> _JOBS_
1 – Translate this sentence from the text on convergence into Spanish: "(14.1–4) For each of the following, determine whether the given series converges and justify your answer."
2 – Set down a passage from the text on convergence word for word, starting with "Converges by the" and going on through "convergent geometric series.".

> _PROVIDED TEXT_
_ _ _
Here is one example:
Let \(s_n = (-1)^n\). Then \((s_n)\) diverges, but what of \(\sigma_n\)? For even \(n\) we can see that \(\sigma_n = 0\) and odd \(n\) we have that \(\sigma_n = -\frac 1n\). This means that \(\limsup \sigma_n = \lim 0 = 0\) and \(\liminf \sigma_n = \lim \left(-\frac 1n\right) = 0\) and we conclude that \(\lim \sigma_n = 0\).
(14.1–4) For each of the following, determine whether the given series converges and justify your answer.
Converges by the ratio test. We have the ratios \(\frac{(n+1)^3}{3^{n+1}}\frac{3^n}{n^3} = \frac{(n+1)^3}{3n^3}\), whose \(n \to \infty\) limit is \(1/3 < 1\).
Converges by comparison, as \(\frac{1}{2^n + n} < \frac{1}{2^n}\) whose corresponding series is a convergent geometric series.
_ _ _
> _PROVIDED RECORDS_
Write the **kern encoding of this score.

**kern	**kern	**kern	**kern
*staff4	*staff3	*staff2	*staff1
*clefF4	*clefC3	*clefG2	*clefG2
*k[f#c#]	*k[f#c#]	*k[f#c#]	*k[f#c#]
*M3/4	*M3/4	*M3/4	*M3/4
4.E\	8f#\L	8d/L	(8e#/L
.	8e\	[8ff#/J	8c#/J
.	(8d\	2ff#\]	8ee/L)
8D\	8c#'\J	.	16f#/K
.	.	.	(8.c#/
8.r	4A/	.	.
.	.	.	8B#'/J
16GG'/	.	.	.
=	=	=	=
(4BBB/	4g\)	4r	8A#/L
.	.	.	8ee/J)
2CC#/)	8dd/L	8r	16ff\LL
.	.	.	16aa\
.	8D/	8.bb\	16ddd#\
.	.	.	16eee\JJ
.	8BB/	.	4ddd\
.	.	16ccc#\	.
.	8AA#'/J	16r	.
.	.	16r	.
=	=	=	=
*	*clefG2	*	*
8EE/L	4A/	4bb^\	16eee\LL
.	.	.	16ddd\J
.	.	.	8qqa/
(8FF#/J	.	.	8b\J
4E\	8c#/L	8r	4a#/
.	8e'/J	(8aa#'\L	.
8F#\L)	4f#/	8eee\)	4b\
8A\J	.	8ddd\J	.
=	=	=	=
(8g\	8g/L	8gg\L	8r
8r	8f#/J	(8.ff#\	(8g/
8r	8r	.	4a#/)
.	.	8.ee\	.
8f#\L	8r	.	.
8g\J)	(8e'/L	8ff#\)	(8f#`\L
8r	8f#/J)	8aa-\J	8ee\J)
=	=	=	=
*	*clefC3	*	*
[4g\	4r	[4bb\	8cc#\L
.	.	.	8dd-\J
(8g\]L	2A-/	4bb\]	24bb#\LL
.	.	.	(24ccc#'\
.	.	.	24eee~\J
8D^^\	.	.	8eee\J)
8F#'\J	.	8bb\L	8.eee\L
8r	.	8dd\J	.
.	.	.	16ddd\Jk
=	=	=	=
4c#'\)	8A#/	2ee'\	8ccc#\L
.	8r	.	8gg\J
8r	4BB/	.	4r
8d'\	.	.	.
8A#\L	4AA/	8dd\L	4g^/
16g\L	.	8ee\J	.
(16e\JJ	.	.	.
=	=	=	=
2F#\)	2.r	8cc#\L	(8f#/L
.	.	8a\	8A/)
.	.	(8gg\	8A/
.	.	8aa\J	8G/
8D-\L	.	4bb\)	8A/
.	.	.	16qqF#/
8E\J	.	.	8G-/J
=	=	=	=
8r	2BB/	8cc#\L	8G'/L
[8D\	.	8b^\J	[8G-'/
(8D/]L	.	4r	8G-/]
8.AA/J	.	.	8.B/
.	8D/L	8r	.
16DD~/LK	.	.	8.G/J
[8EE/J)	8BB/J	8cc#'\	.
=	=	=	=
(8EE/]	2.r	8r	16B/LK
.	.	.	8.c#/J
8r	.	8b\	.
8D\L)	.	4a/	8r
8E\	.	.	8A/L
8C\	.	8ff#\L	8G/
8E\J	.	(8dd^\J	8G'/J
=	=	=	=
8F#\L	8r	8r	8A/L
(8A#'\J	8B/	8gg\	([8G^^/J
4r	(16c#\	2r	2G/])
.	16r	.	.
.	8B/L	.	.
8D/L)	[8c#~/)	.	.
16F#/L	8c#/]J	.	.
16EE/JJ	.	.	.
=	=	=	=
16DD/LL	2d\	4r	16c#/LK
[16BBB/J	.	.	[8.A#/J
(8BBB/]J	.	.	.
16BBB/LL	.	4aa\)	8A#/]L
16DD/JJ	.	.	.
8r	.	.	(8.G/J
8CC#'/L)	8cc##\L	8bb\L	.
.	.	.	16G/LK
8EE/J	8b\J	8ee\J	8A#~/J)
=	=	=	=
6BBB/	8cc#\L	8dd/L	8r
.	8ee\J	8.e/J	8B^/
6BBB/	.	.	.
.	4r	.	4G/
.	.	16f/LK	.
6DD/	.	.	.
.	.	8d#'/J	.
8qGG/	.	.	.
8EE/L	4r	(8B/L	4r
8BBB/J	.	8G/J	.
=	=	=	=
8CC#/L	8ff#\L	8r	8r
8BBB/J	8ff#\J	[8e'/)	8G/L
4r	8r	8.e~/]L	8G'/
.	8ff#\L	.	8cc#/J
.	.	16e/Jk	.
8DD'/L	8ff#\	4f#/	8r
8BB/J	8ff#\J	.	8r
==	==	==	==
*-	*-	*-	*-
_ _ _
> _FINAL RESULTS_
1 – (14.1–4) Para cada uno de los siguientes, determina si la serie dada converge y justifica tu respuesta.

2 –
Converges by the ratio test. We have the ratios \(\frac{(n+1)^3}{3^{n+1}}\frac{3^n}{n^3} = \frac{(n+1)^3}{3n^3}\), whose \(n \to \infty\) limit is \(1/3 < 1\).
Converges by comparison, as \(\frac{1}{2^n + n} < \frac{1}{2^n}\) whose corresponding series is a convergent geometric series.